QVector3D rotaxis = QVector3D::crossProduct (vec1, vec2);
double cos = QVector3D::dotProduct (vec1, vec2);

// rotaxis and cos describe the double quat
// add 1 to cos so normalizing will 0.5 lerp between the null quat and the double quat
QQuaternion quat (1+cos,rotaxis);
quat.normalize ();

This saves the normalization of the bisector.

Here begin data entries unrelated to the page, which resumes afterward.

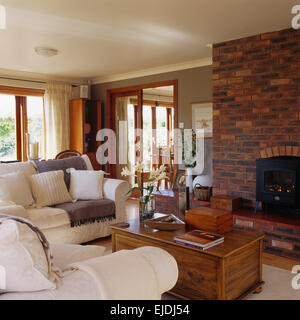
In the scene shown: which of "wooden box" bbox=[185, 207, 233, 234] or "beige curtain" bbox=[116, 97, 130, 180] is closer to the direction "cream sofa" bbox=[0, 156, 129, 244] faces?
the wooden box

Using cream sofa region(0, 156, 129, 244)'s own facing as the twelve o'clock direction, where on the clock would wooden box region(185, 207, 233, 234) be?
The wooden box is roughly at 12 o'clock from the cream sofa.

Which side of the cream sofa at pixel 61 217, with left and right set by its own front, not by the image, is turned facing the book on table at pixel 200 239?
front

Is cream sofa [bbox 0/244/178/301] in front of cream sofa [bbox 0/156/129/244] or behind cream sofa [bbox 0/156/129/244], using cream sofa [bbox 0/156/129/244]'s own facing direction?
in front

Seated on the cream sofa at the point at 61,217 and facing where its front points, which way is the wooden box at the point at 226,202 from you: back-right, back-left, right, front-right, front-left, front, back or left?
front-left

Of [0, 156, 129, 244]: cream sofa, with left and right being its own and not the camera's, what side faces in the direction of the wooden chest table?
front

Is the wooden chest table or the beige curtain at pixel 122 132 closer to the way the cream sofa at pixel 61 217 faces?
the wooden chest table

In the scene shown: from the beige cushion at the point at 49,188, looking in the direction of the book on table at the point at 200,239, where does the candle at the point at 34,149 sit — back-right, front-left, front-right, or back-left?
back-left

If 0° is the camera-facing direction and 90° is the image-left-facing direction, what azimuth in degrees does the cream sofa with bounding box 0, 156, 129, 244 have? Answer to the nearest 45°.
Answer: approximately 315°

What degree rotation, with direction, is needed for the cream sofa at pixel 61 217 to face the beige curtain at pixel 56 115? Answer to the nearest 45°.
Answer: approximately 135° to its left

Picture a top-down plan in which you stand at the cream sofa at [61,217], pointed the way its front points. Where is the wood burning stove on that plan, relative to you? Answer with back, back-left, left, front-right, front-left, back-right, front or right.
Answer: front-left
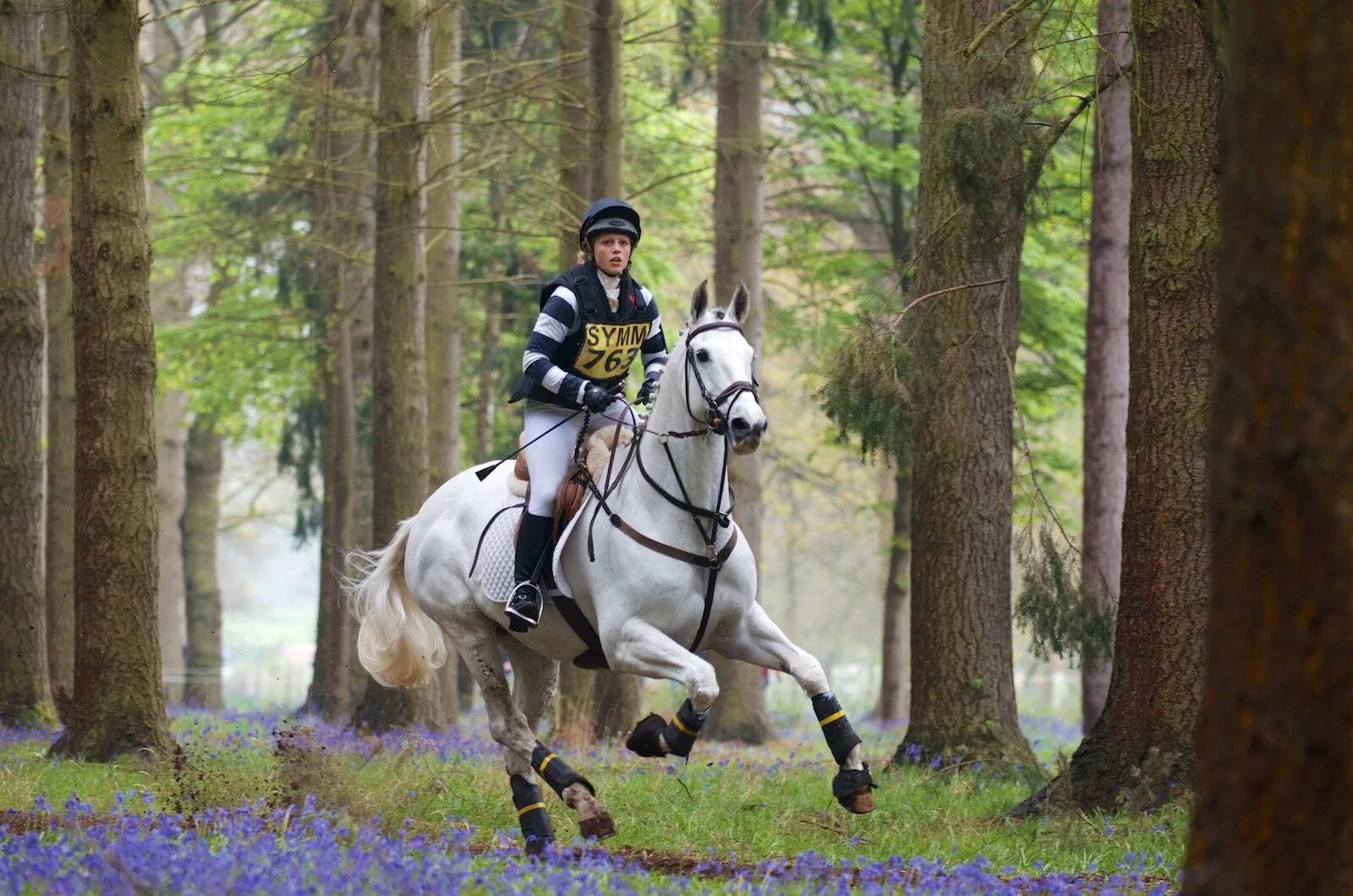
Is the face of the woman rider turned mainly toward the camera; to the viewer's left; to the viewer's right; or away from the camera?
toward the camera

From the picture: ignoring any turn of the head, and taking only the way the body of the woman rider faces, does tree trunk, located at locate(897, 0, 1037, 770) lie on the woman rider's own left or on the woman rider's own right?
on the woman rider's own left

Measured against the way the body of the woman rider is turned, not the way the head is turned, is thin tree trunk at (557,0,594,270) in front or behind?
behind

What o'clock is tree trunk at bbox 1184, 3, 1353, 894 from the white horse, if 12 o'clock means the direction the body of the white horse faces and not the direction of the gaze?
The tree trunk is roughly at 1 o'clock from the white horse.

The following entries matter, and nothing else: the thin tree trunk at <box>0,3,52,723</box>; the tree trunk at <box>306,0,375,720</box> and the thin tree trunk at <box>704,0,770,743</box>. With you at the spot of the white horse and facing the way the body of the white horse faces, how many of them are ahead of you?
0

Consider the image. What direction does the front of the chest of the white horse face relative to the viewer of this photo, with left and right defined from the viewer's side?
facing the viewer and to the right of the viewer

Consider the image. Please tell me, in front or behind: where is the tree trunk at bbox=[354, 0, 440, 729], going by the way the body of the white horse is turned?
behind

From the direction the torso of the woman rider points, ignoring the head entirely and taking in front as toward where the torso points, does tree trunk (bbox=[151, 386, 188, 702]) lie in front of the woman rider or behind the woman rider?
behind

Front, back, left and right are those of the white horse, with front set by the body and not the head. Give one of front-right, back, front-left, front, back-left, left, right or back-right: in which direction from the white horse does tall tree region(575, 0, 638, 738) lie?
back-left

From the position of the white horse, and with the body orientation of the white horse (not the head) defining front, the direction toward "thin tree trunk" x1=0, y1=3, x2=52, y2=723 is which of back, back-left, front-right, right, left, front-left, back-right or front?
back

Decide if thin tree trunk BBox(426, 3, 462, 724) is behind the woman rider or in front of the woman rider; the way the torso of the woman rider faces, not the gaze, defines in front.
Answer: behind
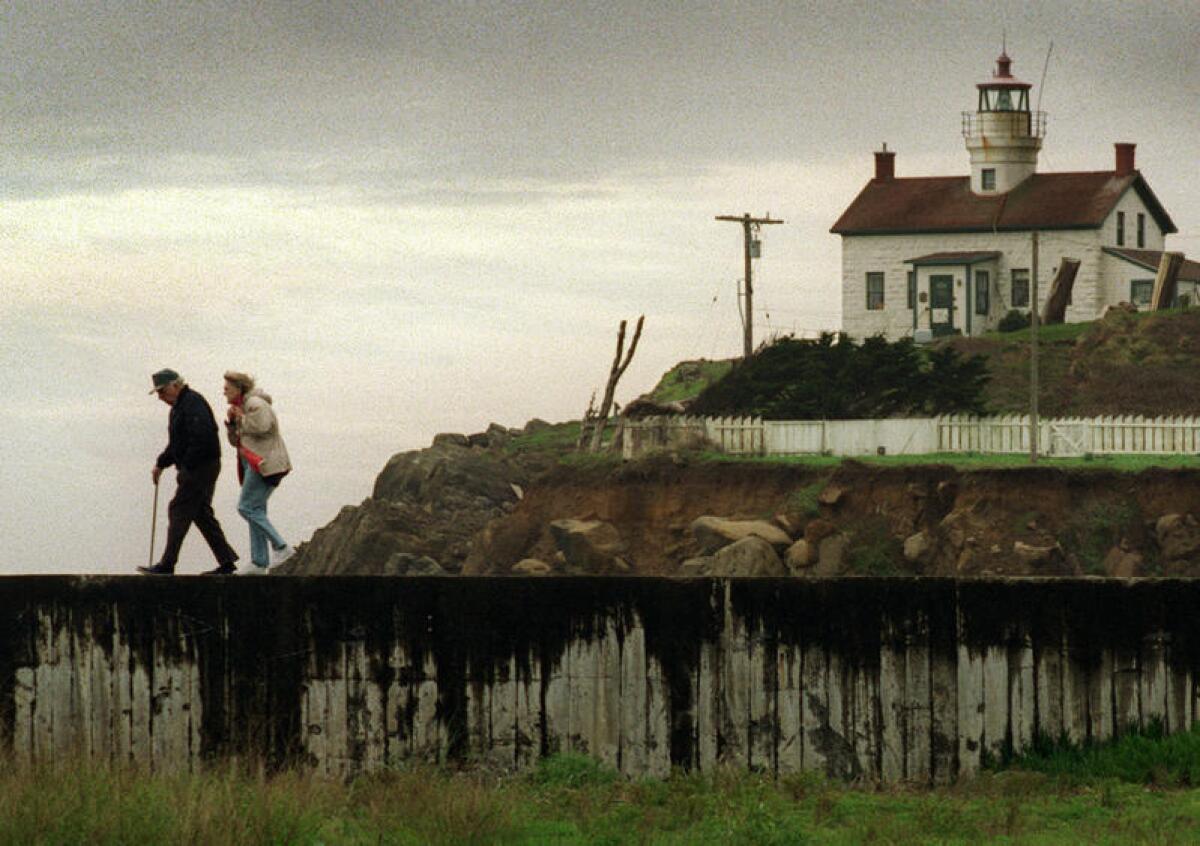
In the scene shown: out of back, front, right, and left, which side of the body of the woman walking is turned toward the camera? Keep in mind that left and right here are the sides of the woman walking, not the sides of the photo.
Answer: left

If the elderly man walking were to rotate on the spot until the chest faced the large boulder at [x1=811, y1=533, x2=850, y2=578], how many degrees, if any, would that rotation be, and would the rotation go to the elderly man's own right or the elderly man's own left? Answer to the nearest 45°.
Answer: approximately 135° to the elderly man's own right

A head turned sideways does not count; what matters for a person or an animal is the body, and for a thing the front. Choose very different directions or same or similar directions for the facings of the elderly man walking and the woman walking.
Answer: same or similar directions

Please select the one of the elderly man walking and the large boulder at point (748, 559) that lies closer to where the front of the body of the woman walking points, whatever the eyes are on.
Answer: the elderly man walking

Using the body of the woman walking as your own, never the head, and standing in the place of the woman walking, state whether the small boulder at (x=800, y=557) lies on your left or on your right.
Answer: on your right

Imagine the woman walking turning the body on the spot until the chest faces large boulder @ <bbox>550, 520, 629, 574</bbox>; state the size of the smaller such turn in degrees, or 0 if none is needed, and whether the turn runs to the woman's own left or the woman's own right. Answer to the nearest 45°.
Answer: approximately 90° to the woman's own right

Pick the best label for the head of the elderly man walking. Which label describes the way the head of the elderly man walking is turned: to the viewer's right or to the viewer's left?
to the viewer's left

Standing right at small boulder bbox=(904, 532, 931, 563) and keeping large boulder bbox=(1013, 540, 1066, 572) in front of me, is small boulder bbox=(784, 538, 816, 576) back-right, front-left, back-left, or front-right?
back-right

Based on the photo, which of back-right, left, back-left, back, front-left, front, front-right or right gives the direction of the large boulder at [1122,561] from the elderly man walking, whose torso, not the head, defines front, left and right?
back-right

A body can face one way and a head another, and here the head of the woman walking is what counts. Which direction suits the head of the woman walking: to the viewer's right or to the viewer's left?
to the viewer's left

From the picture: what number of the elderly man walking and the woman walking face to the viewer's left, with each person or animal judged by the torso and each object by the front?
2

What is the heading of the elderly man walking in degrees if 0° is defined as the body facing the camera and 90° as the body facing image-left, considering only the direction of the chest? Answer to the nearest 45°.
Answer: approximately 90°

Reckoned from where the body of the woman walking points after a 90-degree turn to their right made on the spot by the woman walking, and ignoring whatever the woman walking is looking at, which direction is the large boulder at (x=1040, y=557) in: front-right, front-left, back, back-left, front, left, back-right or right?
front-right
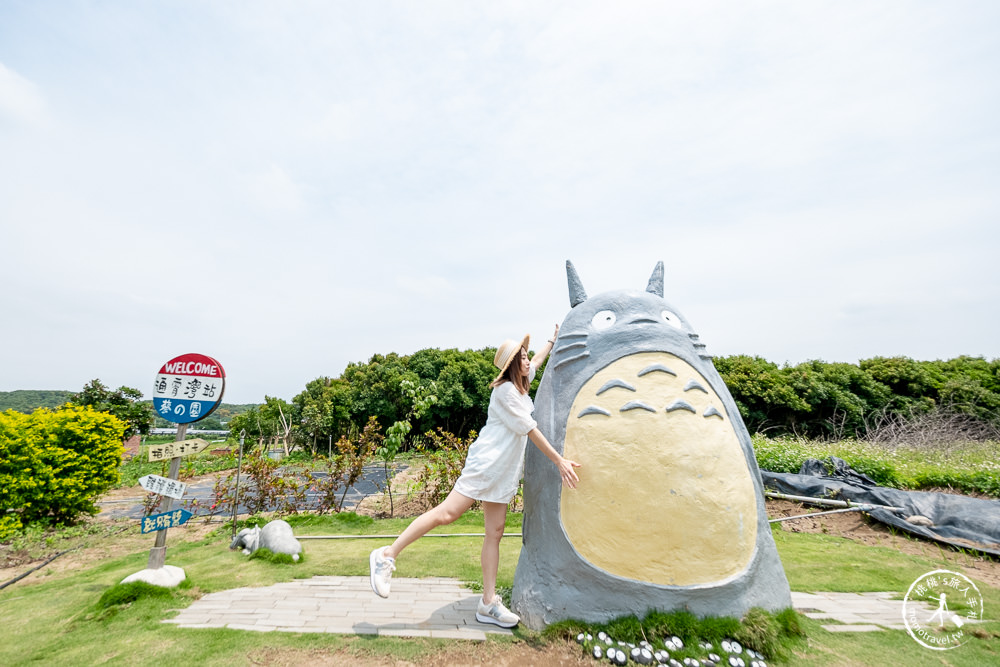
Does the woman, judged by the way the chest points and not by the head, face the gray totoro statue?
yes

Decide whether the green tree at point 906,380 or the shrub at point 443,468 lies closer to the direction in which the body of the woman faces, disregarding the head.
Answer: the green tree

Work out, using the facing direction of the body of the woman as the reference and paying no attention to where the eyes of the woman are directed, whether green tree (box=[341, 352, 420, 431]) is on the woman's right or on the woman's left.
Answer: on the woman's left

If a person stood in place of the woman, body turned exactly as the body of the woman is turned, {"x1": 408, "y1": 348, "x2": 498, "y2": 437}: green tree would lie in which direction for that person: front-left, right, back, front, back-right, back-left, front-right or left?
left

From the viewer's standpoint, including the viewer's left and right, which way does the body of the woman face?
facing to the right of the viewer

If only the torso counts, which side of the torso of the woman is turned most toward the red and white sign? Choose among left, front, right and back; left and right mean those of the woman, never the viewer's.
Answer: back

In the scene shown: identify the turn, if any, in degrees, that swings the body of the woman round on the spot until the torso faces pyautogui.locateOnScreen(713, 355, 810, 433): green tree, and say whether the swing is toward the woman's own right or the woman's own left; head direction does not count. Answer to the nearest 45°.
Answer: approximately 45° to the woman's own left

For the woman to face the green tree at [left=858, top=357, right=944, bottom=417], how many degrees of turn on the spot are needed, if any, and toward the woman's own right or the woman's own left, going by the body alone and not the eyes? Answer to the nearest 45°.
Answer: approximately 45° to the woman's own left

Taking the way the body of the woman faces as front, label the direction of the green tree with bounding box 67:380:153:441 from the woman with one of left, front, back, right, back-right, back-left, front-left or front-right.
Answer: back-left

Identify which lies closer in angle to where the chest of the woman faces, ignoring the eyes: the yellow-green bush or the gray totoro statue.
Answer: the gray totoro statue
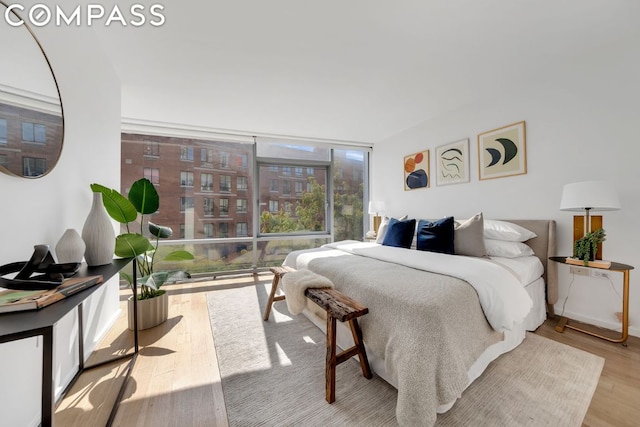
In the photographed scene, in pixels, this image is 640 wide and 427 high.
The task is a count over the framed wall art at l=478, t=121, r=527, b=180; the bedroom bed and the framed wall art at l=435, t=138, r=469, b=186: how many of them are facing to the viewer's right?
0

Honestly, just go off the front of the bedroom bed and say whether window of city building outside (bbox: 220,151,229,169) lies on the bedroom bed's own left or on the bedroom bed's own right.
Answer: on the bedroom bed's own right

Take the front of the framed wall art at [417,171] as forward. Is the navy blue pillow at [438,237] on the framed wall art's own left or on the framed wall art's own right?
on the framed wall art's own left

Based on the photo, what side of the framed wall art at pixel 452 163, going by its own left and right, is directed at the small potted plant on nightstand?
left

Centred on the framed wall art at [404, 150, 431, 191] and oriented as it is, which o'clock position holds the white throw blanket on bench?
The white throw blanket on bench is roughly at 11 o'clock from the framed wall art.

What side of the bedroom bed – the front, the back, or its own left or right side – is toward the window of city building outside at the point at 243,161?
right

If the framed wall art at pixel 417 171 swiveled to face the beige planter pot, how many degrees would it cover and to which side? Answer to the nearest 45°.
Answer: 0° — it already faces it

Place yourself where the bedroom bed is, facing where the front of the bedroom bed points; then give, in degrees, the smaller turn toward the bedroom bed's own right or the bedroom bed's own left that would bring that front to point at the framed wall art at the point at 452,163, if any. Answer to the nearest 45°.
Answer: approximately 135° to the bedroom bed's own right

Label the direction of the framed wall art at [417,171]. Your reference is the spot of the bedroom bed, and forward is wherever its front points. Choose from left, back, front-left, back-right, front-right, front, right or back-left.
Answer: back-right

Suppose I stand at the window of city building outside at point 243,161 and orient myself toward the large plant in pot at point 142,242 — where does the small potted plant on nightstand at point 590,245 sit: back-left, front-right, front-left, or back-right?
front-left

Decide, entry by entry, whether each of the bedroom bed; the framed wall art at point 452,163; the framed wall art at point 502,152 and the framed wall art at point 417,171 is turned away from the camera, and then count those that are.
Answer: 0

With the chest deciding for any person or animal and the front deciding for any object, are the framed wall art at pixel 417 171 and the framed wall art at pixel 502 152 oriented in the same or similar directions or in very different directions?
same or similar directions

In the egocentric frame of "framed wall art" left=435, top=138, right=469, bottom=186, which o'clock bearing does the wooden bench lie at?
The wooden bench is roughly at 11 o'clock from the framed wall art.

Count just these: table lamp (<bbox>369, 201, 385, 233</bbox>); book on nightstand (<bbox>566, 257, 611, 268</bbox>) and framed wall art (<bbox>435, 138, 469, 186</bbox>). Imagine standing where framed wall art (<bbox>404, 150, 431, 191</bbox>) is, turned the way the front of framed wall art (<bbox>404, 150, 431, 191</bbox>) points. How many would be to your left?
2

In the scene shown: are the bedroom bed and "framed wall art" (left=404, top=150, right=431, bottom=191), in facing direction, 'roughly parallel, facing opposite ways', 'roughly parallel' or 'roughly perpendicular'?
roughly parallel

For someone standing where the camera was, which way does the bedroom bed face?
facing the viewer and to the left of the viewer

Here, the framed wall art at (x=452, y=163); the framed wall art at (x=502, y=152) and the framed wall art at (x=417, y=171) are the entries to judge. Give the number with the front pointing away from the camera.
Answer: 0

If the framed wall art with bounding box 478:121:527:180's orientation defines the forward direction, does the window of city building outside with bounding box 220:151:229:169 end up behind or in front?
in front
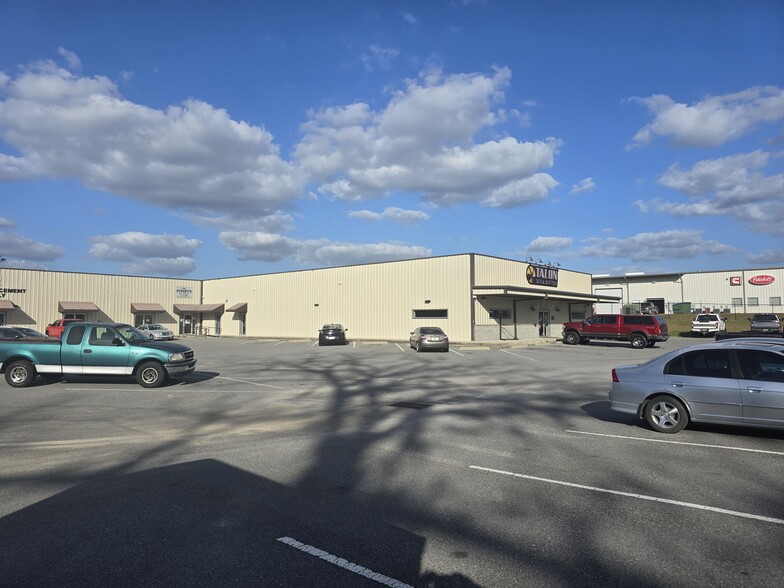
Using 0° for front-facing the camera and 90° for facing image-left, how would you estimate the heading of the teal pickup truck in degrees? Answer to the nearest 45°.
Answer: approximately 270°

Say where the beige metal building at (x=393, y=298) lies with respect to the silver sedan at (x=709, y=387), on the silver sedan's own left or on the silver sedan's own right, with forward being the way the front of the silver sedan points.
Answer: on the silver sedan's own left

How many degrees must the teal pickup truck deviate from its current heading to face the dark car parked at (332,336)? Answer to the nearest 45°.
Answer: approximately 45° to its left

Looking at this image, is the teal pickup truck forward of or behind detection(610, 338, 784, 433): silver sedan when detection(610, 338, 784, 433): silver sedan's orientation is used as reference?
behind

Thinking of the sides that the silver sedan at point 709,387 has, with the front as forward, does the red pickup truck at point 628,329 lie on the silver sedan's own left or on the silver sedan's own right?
on the silver sedan's own left

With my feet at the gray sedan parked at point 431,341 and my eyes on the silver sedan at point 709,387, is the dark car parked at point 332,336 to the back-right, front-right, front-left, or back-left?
back-right

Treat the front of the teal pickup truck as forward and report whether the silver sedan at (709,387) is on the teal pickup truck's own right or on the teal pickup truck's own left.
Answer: on the teal pickup truck's own right

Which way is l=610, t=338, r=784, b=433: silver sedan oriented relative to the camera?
to the viewer's right

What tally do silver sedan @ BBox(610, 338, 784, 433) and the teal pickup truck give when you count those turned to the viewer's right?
2
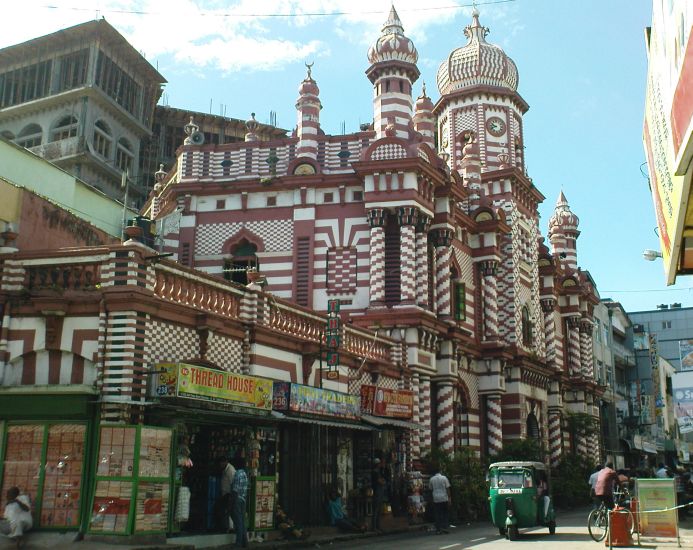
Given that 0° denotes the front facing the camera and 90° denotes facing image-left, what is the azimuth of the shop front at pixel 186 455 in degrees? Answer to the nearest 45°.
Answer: approximately 315°

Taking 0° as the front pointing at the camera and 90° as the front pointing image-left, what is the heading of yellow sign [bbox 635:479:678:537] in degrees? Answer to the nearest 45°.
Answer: approximately 0°

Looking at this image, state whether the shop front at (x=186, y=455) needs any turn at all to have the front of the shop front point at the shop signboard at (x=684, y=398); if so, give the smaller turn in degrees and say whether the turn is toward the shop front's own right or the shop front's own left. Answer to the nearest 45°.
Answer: approximately 45° to the shop front's own left

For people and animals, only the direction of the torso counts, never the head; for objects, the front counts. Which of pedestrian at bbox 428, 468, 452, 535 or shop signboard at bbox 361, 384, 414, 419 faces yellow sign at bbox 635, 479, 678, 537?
the shop signboard

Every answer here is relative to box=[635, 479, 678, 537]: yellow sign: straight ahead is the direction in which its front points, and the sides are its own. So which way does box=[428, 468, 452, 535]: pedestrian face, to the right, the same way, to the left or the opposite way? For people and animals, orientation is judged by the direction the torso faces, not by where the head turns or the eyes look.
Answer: the opposite way

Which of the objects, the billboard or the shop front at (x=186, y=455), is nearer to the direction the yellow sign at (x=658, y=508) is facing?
the billboard

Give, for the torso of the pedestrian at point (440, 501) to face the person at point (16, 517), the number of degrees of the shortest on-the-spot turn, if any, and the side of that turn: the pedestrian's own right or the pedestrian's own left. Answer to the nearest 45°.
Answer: approximately 135° to the pedestrian's own left

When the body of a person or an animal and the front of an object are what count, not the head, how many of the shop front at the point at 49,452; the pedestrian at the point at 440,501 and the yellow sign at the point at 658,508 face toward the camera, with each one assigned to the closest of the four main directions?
2

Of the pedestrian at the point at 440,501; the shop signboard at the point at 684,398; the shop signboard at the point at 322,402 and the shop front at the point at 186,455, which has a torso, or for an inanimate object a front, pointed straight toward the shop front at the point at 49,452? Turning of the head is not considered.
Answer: the shop signboard at the point at 684,398

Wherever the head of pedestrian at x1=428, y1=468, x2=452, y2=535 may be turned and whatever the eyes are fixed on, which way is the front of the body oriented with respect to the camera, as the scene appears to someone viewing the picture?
away from the camera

The rotation matrix can be constructed from a non-unit quaternion without first normalizing it. You do have to provide your own function to do so because the Qt algorithm assumes a unit quaternion:

inline QMatrix4x4 quatToMat(QQuaternion q)
{
    //based on algorithm on wikipedia
    // http://en.wikipedia.org/wiki/Rotation_matrix#Quaternion
    float w = q.scalar ();
    float x = q.x();
    float y = q.y();
    float z = q.z();

    float n = q.lengthSquared();
    float s =  n == 0?  0 : 2 / n;
    float wx = s * w * x, wy = s * w * y, wz = s * w * z;
    float xx = s * x * x, xy = s * x * y, xz = s * x * z;
    float yy = s * y * y, yz = s * y * z, zz = s * z * z;

    float m[16] = { 1 - (yy + zz),         xy + wz ,         xz - wy ,0,
                         xy - wz ,    1 - (xx + zz),         yz + wx ,0,
                         xz + wy ,         yz - wx ,    1 - (xx + yy),0,
                               0 ,               0 ,               0 ,1  };
    QMatrix4x4 result =  QMatrix4x4(m,4,4);
    result.optimize ();
    return result;
}

Using that eliminates all normalization from in mouseMoveEvent except to get the arcballVectors themselves.

Answer 2

The quaternion formed using the bisector would already be of unit length, thus normalizing it again is redundant. From the definition of cross product we know that the result would be a unit vector perpendicular to the operands scaled by the product of the magnitudes of the operands and sine of angle between them (θ½ here). However, that's exactly what we need in this case i.e. |1 * 1 * sin(θ½)| A, where A is the unit axis of rotation. A quaternion formed using a unit axis and some angle would be a unit quaternion:

q = [cos θ½, sin θ½ A]
‖q‖ = √(cos² θ½ + sin² θ½ ‖A‖²)
‖q‖ = 1

        //use bisector to get half-angle cos and sin from dot and cross product
        // for quaternion initialisation
        QVector3D vec3 = vec1+vec2;
        vec3.normalize ();
        QVector3D rotaxis = QVector3D::crossProduct (vec1, vec3);
        double cos = QVector3D::dotProduct (vec1, vec3);

        QQuaternion quat (cos,rotaxis);
        // quat.normalize ();

In the double quaternion lerping solution you'd normalize the quaternion while in the bisector solution you'd normalize the bisector. Thus both methods are almost equal, except that the latter method may slightly be slower since it involves vector addition as opposed to just the scalar addition in the former method.